On Jan 3, 2008, at 12:45 AM, Ben Webb wrote: > > How is this different from the current ScoreFuncs? (Or Modeller math > forms, for that matter.) It seems like this is just a rename, yes? Yes, no changes there, just a rename to make them descriptive and decouple them from the idea that they are anything more than just a function.
>> - A set of ParticlePairScoreFunctions. These take a pair of particles >> and a DerivativeAccumulator and compute a score and the derivatives. > > And these would be functors? Taking a SingleVariableFunction as a > parameter to the constructor, and two Particle* in the operator() ? The constructor is not part of the ParticlePairScoreFunction interface, but many of the constructors for various PairScoreFunctions would probably take a SingleVariableFunction. And operator() or evaluate() would take two particles and a DA.
>> > Of course, and only some of the existing restraints work that way > right > now - my understanding is that Bret wrote them that way because 1) he > didn't want to write a nonbonded list and 2) he liked to do everything > at constructor time. There's no reason you couldn't do that at > evaluate > time instead. And if somebody wants to use sub restraints, we should > certainly let them. (As I understand it, your proposal does not > prohibit > this.) I am would not prohibit it, but I would not try to make it easy. Much of the complication with the current design is from trying to make it easy. Since - I can't think of a case where creating trivial sub restraints would simplify the code - we need to support generating the sub restraints on the fly since we will eventually have the non-bonded list, - and the existing restraints are an awful mess, I would like switch the gestalt.

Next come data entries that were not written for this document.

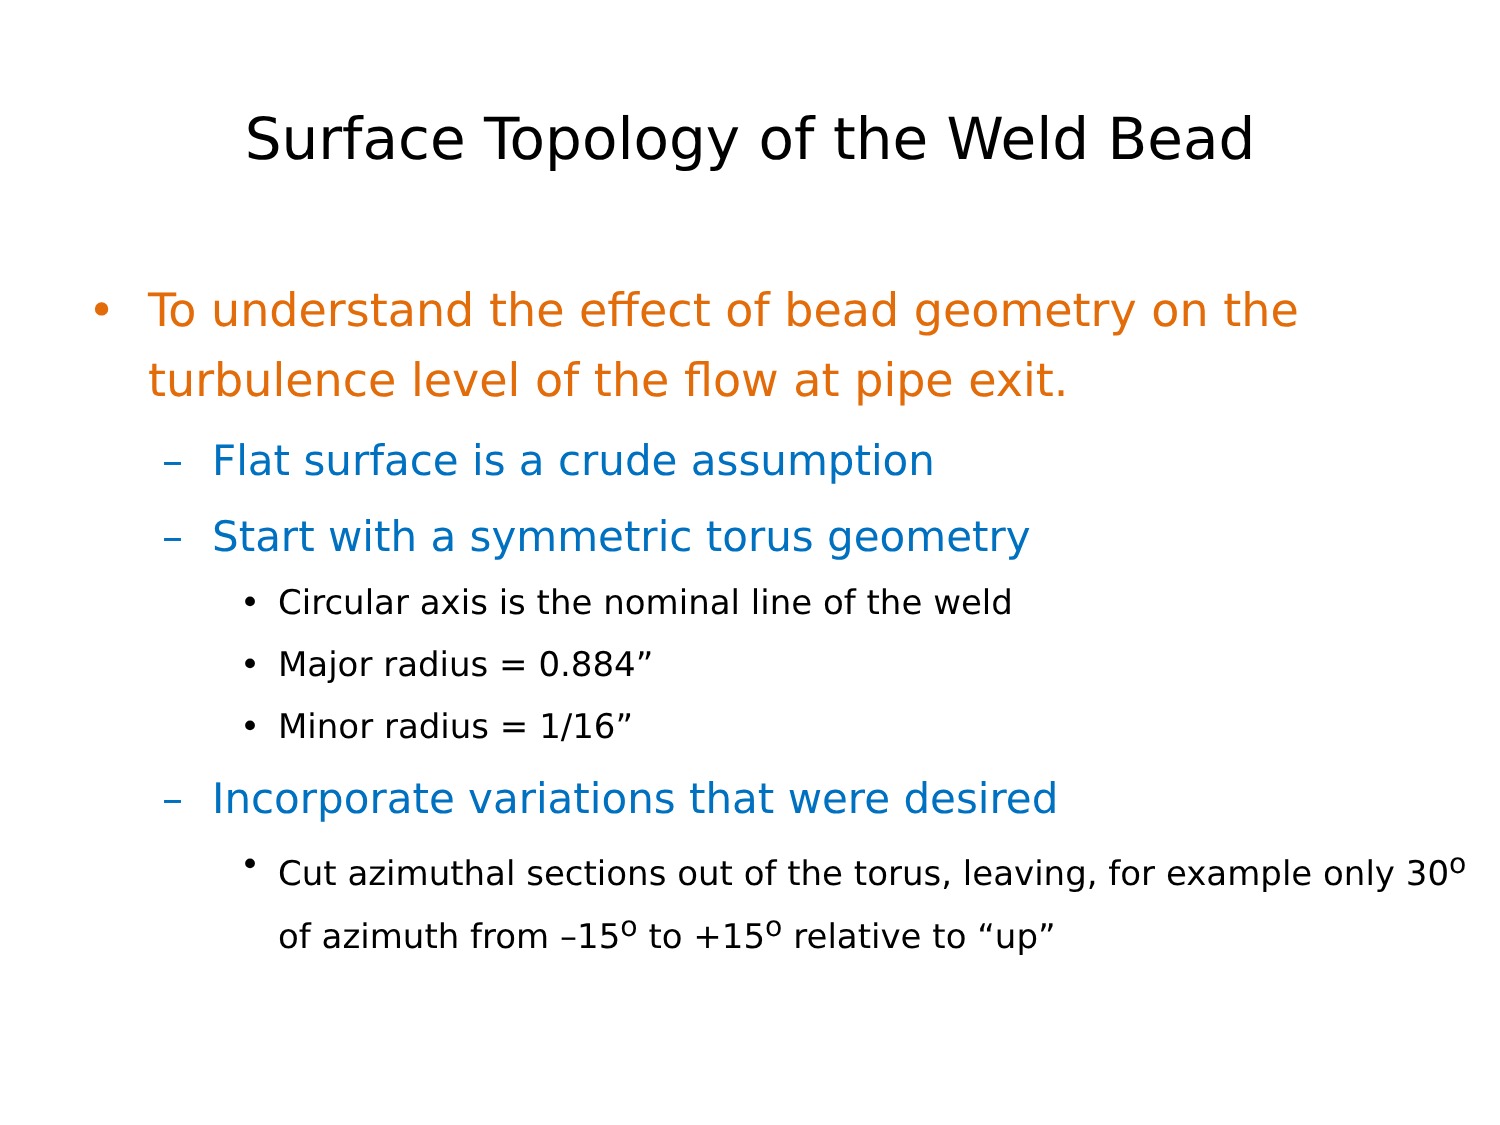Surface Topology of the Weld Bead
• To understand the effect of bead geometry on the turbulence level of the flow at pipe exit.
– Flat surface is a crude assumption
– Start with a symmetric torus geometry
• Circular axis is the nominal line of the weld
• Major radius = 0.884”
• Minor radius = 1/16”
– Incorporate variations that were desired
• Cut azimuthal sections out of the torus, leaving, for example only 30<sup>o</sup> of azimuth from –15<sup>o</sup> to +15<sup>o</sup> relative to “up”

> To clarify, are you suggesting that DistanceRestraint would simply > instantiate and call a DistanceScoreFunction? Yes. The main simplification here is that we would forget about translating ScoreFuncs since that would be handled by the restraint (not a DistanceRestraint) translating the distance appropriately ahead of time rather than forcing everything to be a plain vanilla DistanceRestraint.
If for some reason you want to create sub-restraints, you would write a DistanceRestraint-like class which doesn't delete its PairScoreFunction on destruction and create a mess of those.
> > >> The ParticlePairScoreFunctions would, among other things, subsume the >> non-trivial code from the current DistanceRestraint making it more >> easily usable. > > Can you clarify what you mean here? It seems like you'd just be moving > the code wholesale from one class to the other. How does it simplify > it? Two ways. First, it is nice to be able to use the code without explicitly creating a new Restraint per particle pair. This would allow such usage. My NonbondedRestraint would just call the evaluate of a ParticlepairScoreFunction for each pair passed by the nonbonded list rather than having to create and destroy a DistanceRestraint.
Second I remove having one class of objects create instances of another class. A restraint either takes a PairScoreFunction which it keeps internally or a SingleVariableFunction which it likewise keeps internally. Neither of those create other objects on the heap and we don't provide any easy mechanism to do so.